[Begin Data for this exercise]

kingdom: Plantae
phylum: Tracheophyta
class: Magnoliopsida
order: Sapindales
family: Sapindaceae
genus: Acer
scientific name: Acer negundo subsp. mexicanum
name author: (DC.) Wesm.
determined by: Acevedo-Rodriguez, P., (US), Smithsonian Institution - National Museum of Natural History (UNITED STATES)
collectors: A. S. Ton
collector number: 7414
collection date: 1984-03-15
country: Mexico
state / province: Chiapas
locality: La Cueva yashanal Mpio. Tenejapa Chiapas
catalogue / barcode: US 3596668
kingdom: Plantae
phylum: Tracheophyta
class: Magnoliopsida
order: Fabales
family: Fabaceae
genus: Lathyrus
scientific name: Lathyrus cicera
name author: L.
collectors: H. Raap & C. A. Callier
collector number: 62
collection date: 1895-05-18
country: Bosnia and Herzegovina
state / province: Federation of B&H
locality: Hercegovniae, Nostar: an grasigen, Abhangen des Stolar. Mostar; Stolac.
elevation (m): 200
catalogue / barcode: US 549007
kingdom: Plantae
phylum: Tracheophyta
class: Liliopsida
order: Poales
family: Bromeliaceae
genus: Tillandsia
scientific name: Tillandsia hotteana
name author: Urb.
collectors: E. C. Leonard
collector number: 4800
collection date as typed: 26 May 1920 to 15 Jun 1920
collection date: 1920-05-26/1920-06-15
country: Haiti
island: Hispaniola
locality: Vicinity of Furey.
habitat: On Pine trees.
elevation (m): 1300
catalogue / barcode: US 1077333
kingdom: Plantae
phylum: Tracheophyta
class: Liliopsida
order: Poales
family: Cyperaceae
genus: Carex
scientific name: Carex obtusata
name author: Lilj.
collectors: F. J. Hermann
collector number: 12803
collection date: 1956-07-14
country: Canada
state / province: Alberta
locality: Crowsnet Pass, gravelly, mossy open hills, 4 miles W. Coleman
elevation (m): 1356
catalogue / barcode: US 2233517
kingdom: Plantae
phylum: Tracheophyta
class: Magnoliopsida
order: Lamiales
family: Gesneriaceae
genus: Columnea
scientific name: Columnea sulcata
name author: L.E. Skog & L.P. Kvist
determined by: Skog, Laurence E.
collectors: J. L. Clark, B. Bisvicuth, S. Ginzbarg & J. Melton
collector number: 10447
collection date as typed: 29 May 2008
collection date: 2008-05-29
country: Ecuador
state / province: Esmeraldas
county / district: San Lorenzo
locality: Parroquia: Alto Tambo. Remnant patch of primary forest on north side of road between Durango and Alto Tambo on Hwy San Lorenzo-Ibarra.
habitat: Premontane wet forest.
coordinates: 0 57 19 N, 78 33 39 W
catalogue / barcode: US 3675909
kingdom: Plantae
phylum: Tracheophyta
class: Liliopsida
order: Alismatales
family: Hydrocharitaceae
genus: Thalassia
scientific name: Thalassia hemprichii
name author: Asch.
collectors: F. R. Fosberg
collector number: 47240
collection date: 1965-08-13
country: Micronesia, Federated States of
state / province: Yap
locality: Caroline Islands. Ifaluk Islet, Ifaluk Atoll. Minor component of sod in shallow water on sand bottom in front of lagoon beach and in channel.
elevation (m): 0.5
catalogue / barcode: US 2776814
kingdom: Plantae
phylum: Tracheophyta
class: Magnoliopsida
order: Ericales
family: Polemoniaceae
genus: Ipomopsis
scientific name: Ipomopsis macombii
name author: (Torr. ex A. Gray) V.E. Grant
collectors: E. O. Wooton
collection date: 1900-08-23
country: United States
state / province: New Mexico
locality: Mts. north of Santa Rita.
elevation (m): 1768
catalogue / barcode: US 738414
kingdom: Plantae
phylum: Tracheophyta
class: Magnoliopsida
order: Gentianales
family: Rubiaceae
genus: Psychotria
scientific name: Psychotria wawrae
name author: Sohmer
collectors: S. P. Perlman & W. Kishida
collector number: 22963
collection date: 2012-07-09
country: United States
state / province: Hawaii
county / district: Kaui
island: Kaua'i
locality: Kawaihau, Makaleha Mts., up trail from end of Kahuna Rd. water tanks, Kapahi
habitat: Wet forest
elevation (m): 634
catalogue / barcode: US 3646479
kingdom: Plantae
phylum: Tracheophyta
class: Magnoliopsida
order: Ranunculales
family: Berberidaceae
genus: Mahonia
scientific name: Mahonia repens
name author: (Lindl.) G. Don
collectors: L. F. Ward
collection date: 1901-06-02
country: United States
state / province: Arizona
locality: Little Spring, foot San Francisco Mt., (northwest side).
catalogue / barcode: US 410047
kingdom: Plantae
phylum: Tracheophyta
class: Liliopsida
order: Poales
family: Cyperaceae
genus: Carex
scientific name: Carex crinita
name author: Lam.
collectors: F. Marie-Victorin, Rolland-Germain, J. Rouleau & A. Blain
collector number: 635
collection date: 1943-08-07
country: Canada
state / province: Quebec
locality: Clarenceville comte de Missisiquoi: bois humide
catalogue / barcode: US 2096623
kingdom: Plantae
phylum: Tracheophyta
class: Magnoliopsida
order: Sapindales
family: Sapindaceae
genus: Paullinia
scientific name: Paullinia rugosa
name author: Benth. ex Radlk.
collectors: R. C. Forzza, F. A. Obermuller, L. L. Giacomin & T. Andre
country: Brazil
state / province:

[End Data for this exercise]

→ Task goal: Copy every one of the records above line for line, without changing a single character.

→ Exercise result:
kingdom: Plantae
phylum: Tracheophyta
class: Magnoliopsida
order: Sapindales
family: Sapindaceae
genus: Acer
scientific name: Acer negundo subsp. mexicanum
name author: (DC.) Wesm.
determined by: Acevedo-Rodriguez, P., (US), Smithsonian Institution - National Museum of Natural History (UNITED STATES)
collectors: A. S. Ton
collector number: 7414
collection date: 1984-03-15
country: Mexico
state / province: Chiapas
locality: La Cueva yashanal Mpio. Tenejapa Chiapas
catalogue / barcode: US 3596668
kingdom: Plantae
phylum: Tracheophyta
class: Magnoliopsida
order: Fabales
family: Fabaceae
genus: Lathyrus
scientific name: Lathyrus cicera
name author: L.
collectors: H. Raap & C. A. Callier
collector number: 62
collection date: 1895-05-18
country: Bosnia and Herzegovina
state / province: Federation of B&H
locality: Hercegovniae, Nostar: an grasigen, Abhangen des Stolar. Mostar; Stolac.
elevation (m): 200
catalogue / barcode: US 549007
kingdom: Plantae
phylum: Tracheophyta
class: Liliopsida
order: Poales
family: Bromeliaceae
genus: Tillandsia
scientific name: Tillandsia hotteana
name author: Urb.
collectors: E. C. Leonard
collector number: 4800
collection date as typed: 26 May 1920 to 15 Jun 1920
collection date: 1920-05-26/1920-06-15
country: Haiti
island: Hispaniola
locality: Vicinity of Furey.
habitat: On Pine trees.
elevation (m): 1300
catalogue / barcode: US 1077333
kingdom: Plantae
phylum: Tracheophyta
class: Liliopsida
order: Poales
family: Cyperaceae
genus: Carex
scientific name: Carex obtusata
name author: Lilj.
collectors: F. J. Hermann
collector number: 12803
collection date: 1956-07-14
country: Canada
state / province: Alberta
locality: Crowsnet Pass, gravelly, mossy open hills, 4 miles W. Coleman
elevation (m): 1356
catalogue / barcode: US 2233517
kingdom: Plantae
phylum: Tracheophyta
class: Magnoliopsida
order: Lamiales
family: Gesneriaceae
genus: Columnea
scientific name: Columnea sulcata
name author: L.E. Skog & L.P. Kvist
determined by: Skog, Laurence E.
collectors: J. L. Clark, B. Bisvicuth, S. Ginzbarg & J. Melton
collector number: 10447
collection date as typed: 29 May 2008
collection date: 2008-05-29
country: Ecuador
state / province: Esmeraldas
county / district: San Lorenzo
locality: Parroquia: Alto Tambo. Remnant patch of primary forest on north side of road between Durango and Alto Tambo on Hwy San Lorenzo-Ibarra.
habitat: Premontane wet forest.
coordinates: 0 57 19 N, 78 33 39 W
catalogue / barcode: US 3675909
kingdom: Plantae
phylum: Tracheophyta
class: Liliopsida
order: Alismatales
family: Hydrocharitaceae
genus: Thalassia
scientific name: Thalassia hemprichii
name author: Asch.
collectors: F. R. Fosberg
collector number: 47240
collection date: 1965-08-13
country: Micronesia, Federated States of
state / province: Yap
locality: Caroline Islands. Ifaluk Islet, Ifaluk Atoll. Minor component of sod in shallow water on sand bottom in front of lagoon beach and in channel.
elevation (m): 0.5
catalogue / barcode: US 2776814
kingdom: Plantae
phylum: Tracheophyta
class: Magnoliopsida
order: Ericales
family: Polemoniaceae
genus: Ipomopsis
scientific name: Ipomopsis macombii
name author: (Torr. ex A. Gray) V.E. Grant
collectors: E. O. Wooton
collection date: 1900-08-23
country: United States
state / province: New Mexico
locality: Mts. north of Santa Rita.
elevation (m): 1768
catalogue / barcode: US 738414
kingdom: Plantae
phylum: Tracheophyta
class: Magnoliopsida
order: Gentianales
family: Rubiaceae
genus: Psychotria
scientific name: Psychotria wawrae
name author: Sohmer
collectors: S. P. Perlman & W. Kishida
collector number: 22963
collection date: 2012-07-09
country: United States
state / province: Hawaii
county / district: Kaui
island: Kaua'i
locality: Kawaihau, Makaleha Mts., up trail from end of Kahuna Rd. water tanks, Kapahi
habitat: Wet forest
elevation (m): 634
catalogue / barcode: US 3646479
kingdom: Plantae
phylum: Tracheophyta
class: Magnoliopsida
order: Ranunculales
family: Berberidaceae
genus: Mahonia
scientific name: Mahonia repens
name author: (Lindl.) G. Don
collectors: L. F. Ward
collection date: 1901-06-02
country: United States
state / province: Arizona
locality: Little Spring, foot San Francisco Mt., (northwest side).
catalogue / barcode: US 410047
kingdom: Plantae
phylum: Tracheophyta
class: Liliopsida
order: Poales
family: Cyperaceae
genus: Carex
scientific name: Carex crinita
name author: Lam.
collectors: F. Marie-Victorin, Rolland-Germain, J. Rouleau & A. Blain
collector number: 635
collection date: 1943-08-07
country: Canada
state / province: Quebec
locality: Clarenceville comte de Missisiquoi: bois humide
catalogue / barcode: US 2096623
kingdom: Plantae
phylum: Tracheophyta
class: Magnoliopsida
order: Sapindales
family: Sapindaceae
genus: Paullinia
scientific name: Paullinia rugosa
name author: Benth. ex Radlk.
collectors: R. C. Forzza, F. A. Obermuller, L. L. Giacomin & T. Andre
country: Brazil
state / province:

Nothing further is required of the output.